When it comes to your stories, it is absolutely allowable for you to do the same thing. Using story compilations for your marketing materials can help you not only with privacy, but also with the longevity of the story’s use. The more private the story, the less likely that a person will ask for it to be removed after a period of time. 

No Identifying Information And Consent

This next item ties into the first: you MUST change identifying information, especially when it comes to children, schools, and where a client lives. Even if the client says it’s okay to publish this information (I have had clients encourage me to), this is a safety concern. It’s important to remember that the people you work with are vulnerable and you want to keep their safety as your top concern. No matter what your client is willing to share, you must obtain a full understanding and consent.

Where has your client agreed to have their story told? If you only mention the printed newsletter during consent, but then later post the story online, have you gained full consent? If you’ve asked permission for the person to speak at your gala, but then record it and post it online, do you have permission to do so? It’s incredibly important to be clear about what and where you are posting items online.

Your Client Is In Control

We started this blog post discussing the necessity of letting your client be in control of their narrative and the written word is no different. Your client needs to control how much information is published, even if they want to leave out the parts of the story that you want them to include. In the grand scheme of things, we need to look at the client's participation as a favor to the organization and not a right or a demand. This also means that, if the client decides they no longer want their story up, it’s important to respect their decision and take it down.
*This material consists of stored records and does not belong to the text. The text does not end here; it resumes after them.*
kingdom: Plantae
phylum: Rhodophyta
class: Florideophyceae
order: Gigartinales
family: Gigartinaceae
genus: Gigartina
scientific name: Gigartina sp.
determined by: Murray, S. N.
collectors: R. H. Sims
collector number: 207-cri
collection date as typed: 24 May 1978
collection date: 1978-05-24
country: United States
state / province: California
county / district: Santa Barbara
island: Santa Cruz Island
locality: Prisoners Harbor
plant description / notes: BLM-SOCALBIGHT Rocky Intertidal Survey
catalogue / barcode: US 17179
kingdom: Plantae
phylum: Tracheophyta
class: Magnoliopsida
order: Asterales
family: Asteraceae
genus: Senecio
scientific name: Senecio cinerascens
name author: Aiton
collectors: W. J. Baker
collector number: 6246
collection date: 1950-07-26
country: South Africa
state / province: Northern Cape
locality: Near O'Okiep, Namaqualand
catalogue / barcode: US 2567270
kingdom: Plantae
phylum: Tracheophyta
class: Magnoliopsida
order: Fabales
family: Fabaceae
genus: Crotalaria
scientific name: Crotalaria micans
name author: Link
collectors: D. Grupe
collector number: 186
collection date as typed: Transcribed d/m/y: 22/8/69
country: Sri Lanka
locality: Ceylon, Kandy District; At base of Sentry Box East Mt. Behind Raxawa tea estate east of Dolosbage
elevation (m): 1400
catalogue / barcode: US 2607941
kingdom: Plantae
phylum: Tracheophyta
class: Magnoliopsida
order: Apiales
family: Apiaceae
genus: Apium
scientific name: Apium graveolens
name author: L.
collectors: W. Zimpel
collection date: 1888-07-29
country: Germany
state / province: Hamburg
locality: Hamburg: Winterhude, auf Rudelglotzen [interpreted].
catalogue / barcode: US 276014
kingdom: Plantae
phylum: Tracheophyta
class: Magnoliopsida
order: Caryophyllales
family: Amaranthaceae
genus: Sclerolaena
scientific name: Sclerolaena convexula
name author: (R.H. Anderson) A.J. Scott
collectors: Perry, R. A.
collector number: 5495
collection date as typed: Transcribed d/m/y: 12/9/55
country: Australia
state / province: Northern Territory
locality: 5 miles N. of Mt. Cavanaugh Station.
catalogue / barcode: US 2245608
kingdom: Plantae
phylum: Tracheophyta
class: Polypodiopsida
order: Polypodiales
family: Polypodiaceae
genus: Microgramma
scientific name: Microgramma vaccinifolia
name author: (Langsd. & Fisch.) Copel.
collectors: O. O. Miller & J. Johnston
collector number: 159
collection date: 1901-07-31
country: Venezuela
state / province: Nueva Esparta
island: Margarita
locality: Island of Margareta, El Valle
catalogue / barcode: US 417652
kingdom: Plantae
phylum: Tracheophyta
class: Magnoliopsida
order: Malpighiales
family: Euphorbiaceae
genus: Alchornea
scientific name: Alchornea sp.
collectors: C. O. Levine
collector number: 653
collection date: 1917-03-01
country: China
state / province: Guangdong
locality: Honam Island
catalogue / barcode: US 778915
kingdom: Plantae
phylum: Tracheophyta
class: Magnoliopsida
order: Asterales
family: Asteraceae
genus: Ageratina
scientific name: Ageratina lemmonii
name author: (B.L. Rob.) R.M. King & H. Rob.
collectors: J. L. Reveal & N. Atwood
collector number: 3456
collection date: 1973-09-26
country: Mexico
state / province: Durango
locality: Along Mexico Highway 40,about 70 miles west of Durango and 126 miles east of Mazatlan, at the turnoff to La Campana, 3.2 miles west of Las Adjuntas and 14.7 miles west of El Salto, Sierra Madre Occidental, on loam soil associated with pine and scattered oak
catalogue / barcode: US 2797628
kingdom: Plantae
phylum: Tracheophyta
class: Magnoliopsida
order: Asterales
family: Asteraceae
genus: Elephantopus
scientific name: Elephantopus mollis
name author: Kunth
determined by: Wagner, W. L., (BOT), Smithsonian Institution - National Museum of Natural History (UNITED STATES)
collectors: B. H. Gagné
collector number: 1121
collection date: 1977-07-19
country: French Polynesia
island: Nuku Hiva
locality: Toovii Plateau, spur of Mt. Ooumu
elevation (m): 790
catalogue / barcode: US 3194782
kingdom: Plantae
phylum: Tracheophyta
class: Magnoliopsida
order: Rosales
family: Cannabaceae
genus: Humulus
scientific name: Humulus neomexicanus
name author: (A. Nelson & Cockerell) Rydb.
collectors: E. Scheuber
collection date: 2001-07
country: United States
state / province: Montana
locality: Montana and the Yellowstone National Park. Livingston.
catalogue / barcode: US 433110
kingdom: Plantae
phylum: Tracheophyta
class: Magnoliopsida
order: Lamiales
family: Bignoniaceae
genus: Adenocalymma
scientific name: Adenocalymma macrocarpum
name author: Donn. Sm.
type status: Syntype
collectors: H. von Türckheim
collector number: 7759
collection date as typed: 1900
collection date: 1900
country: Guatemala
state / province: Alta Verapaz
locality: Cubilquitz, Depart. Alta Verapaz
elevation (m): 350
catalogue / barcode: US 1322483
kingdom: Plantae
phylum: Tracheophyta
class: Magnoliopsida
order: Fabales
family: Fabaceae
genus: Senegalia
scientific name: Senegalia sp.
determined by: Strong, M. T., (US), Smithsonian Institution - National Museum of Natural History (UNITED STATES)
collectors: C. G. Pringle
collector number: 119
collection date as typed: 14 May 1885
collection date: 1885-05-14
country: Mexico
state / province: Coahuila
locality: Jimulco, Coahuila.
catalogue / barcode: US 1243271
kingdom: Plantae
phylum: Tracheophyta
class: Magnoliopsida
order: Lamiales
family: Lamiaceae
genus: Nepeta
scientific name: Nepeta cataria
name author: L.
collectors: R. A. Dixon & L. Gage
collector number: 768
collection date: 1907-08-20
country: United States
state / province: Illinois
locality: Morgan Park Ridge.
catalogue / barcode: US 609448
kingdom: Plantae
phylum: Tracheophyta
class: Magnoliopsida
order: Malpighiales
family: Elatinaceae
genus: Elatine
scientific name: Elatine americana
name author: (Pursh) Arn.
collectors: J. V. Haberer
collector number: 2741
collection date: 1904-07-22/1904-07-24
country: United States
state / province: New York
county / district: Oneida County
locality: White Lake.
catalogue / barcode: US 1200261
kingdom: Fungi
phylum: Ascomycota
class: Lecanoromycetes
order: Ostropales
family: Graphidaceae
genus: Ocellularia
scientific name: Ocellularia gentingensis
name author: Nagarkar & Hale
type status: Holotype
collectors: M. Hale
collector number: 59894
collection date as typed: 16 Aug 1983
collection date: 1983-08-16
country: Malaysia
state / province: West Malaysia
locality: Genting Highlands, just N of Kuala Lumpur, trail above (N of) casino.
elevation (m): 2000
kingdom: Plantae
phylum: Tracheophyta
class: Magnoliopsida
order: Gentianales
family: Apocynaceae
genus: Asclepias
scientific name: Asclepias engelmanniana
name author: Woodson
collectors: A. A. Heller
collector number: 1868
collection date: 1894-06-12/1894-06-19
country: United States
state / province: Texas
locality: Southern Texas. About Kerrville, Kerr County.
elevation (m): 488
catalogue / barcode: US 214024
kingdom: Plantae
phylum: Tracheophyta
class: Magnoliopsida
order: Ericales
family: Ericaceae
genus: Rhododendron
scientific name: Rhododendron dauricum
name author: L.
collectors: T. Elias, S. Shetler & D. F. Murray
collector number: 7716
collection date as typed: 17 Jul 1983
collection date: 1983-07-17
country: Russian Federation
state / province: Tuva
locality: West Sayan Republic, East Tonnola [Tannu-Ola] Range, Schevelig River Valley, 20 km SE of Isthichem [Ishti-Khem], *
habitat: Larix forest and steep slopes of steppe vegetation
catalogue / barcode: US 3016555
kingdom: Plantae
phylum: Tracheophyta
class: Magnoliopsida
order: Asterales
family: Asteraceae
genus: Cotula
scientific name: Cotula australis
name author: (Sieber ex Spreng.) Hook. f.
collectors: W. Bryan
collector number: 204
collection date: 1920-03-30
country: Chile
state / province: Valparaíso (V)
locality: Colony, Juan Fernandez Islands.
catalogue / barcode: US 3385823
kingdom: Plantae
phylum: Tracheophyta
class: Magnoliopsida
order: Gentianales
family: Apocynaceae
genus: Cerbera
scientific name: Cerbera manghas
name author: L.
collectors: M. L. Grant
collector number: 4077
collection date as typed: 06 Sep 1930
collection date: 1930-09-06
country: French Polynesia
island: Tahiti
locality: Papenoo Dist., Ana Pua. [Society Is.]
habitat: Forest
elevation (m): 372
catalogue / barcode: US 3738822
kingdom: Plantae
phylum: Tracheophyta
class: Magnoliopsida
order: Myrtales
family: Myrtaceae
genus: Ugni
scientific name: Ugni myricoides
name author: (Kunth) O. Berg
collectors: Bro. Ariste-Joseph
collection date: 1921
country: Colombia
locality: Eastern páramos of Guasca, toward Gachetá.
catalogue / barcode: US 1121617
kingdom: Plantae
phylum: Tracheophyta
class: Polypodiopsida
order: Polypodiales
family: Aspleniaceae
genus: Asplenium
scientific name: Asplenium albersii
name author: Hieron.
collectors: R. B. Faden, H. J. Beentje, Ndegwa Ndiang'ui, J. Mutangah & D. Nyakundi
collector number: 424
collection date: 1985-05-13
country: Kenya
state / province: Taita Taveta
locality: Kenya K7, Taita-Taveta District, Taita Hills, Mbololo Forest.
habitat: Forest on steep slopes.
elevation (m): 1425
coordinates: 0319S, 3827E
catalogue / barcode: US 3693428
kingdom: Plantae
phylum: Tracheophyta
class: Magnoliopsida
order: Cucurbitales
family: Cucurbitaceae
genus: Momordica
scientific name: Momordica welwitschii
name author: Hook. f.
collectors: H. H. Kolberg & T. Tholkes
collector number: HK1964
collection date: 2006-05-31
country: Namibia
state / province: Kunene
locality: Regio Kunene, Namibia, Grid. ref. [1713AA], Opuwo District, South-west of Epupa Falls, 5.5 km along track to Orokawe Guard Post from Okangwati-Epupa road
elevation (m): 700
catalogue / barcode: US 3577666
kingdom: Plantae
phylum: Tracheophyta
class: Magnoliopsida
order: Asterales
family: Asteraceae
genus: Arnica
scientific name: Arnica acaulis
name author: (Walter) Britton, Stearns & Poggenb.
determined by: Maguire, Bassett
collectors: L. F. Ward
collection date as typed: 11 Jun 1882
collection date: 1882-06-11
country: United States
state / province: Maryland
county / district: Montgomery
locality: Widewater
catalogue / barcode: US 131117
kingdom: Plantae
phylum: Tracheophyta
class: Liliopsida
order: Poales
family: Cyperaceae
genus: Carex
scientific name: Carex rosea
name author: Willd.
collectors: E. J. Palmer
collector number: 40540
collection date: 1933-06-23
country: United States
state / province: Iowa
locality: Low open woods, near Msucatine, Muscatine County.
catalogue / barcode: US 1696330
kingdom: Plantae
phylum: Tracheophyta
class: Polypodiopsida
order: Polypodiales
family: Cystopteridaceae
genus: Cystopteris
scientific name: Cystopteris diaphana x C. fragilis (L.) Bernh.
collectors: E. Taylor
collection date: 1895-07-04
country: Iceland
Sunsetting Your Stories And Photos

Previously, we spoke about a code of ethics for marketing and including a sunset policy. 

Maybe you love that photo from 10 years ago and think that it shows the embodiment of your organization, but it’s time to let it go. Especially when working with younger clients, think ages 0 to 18, we need to ask ourselves if they’d still want to be a representative of our organization. Do they now have jobs and families of their own that may not know about the struggles they went through? I highly recommend that you use photos for 2 to 3 years before moving them out of rotation. 

When it comes to stories, you may be able to keep them around for 3 to 4 years if they have no identifying information, including photos and descriptions. 

No matter how long you decide to use these photos or stories, I always, always, ALWAYS say that if the person contacts you and asks that their photo or story be removed, you should do so immediately and without hesitation. 


Honoring your clients in donor stories and marketing can be easy when everyone finds themselves on the same page. In fact, sometimes the restrictions placed on us for client privacy can make you a more creative marketing person. So don’t feel anxious - feel free to become your most creative self!